# choosing a monitor for macbook



## sadLtlGoblin (Jul 20, 2002)

I'm ruling out the ones in the apple store because they're so expensive. 
One choice is to buy an older Apple monitor. The specifications don't sound any different. Is it as good, and will it work with the MacBook?

I've been looking at Samsung Syncmasters.
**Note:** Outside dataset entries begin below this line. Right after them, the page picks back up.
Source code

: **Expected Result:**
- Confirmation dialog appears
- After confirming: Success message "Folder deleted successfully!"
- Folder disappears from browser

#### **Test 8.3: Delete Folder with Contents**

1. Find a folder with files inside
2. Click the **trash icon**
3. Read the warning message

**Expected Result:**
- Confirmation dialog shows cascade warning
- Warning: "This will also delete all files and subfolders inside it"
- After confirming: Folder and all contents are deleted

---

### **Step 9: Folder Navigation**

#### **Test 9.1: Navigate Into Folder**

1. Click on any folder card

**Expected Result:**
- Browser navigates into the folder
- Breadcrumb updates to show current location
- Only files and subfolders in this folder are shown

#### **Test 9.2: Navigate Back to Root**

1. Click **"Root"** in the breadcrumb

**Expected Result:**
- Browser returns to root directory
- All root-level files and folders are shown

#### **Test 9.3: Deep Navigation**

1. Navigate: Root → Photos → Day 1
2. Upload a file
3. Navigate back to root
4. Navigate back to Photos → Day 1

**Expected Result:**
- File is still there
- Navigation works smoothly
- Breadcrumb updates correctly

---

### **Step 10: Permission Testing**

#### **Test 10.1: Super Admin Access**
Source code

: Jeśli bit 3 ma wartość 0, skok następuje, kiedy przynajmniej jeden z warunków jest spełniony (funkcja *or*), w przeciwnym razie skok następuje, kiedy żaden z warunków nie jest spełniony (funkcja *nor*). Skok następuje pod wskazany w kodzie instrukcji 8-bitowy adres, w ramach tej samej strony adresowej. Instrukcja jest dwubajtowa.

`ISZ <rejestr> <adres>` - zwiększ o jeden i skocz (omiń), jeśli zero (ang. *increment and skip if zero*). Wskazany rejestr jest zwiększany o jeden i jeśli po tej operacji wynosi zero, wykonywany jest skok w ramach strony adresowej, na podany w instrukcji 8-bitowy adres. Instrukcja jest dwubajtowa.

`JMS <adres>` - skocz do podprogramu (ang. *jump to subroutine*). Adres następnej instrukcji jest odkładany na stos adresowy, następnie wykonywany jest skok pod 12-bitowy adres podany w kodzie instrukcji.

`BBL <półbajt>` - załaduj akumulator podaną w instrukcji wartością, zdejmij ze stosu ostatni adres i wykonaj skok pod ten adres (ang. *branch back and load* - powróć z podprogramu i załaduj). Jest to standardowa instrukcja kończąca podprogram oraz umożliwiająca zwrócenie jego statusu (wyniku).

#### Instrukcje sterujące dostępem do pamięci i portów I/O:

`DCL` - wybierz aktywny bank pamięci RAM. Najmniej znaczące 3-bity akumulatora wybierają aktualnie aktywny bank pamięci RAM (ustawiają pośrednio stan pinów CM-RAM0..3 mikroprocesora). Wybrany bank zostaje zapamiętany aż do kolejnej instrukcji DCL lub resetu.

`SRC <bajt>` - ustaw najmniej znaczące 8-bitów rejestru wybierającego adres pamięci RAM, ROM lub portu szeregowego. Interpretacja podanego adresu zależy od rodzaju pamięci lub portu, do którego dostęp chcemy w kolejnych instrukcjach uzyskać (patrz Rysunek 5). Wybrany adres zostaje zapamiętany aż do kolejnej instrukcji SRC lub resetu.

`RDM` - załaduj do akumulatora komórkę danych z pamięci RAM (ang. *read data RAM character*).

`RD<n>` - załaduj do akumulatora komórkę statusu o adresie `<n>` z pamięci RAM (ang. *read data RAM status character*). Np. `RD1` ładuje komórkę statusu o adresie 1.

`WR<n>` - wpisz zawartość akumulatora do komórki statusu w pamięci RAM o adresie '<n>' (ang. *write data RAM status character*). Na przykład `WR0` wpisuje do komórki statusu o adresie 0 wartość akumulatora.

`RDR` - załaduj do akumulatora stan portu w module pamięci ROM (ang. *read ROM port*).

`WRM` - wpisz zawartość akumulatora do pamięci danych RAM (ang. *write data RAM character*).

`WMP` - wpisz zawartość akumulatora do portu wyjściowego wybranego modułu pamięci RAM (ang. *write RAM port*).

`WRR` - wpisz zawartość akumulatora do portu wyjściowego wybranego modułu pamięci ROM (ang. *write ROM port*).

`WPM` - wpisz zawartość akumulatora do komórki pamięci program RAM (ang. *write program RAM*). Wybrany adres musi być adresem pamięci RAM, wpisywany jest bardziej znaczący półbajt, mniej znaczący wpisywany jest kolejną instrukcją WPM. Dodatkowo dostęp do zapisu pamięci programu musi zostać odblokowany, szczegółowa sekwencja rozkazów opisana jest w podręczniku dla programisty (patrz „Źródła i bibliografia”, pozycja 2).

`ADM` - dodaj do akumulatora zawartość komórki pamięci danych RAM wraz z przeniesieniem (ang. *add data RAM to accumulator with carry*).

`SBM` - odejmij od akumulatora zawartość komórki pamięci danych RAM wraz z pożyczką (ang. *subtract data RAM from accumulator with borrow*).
Call me naive, but the name suggests to me that they are good at syncing, and I assume that this is important because it's a mac, not a PC. I don't know how this works. 
The Samsung screens on Amazon have user reviews to say they're defective!  


in short...
What monitor's good for macbook?


----------



## sandiekay (Aug 13, 2003)

Where do you connect a monitor to a MacBook?


----------



## sadLtlGoblin (Jul 20, 2002)

Well, you have to get an adapter, like a 'mini dvi to vga' or 'mini dvi to dvi', and you plug it into the socket with the square shaped symbol over it.


----------



## sandiekay (Aug 13, 2003)

oh Thanks for that info, I wish I had purchased one now at the apple store, darn I saw those adapters and didn't know what they were for, sorry I'm a newbie to Apple but love my MacBook, can't get Apple goods in this country.


----------



## ferrija1 (Apr 11, 2006)

Dell makes great, inexpensive monitors.

http://accessories.us.dell.com/sna/category.aspx?c=us&cs=19&l=en&s=dhs&~ck=anav&category_id=4009


----------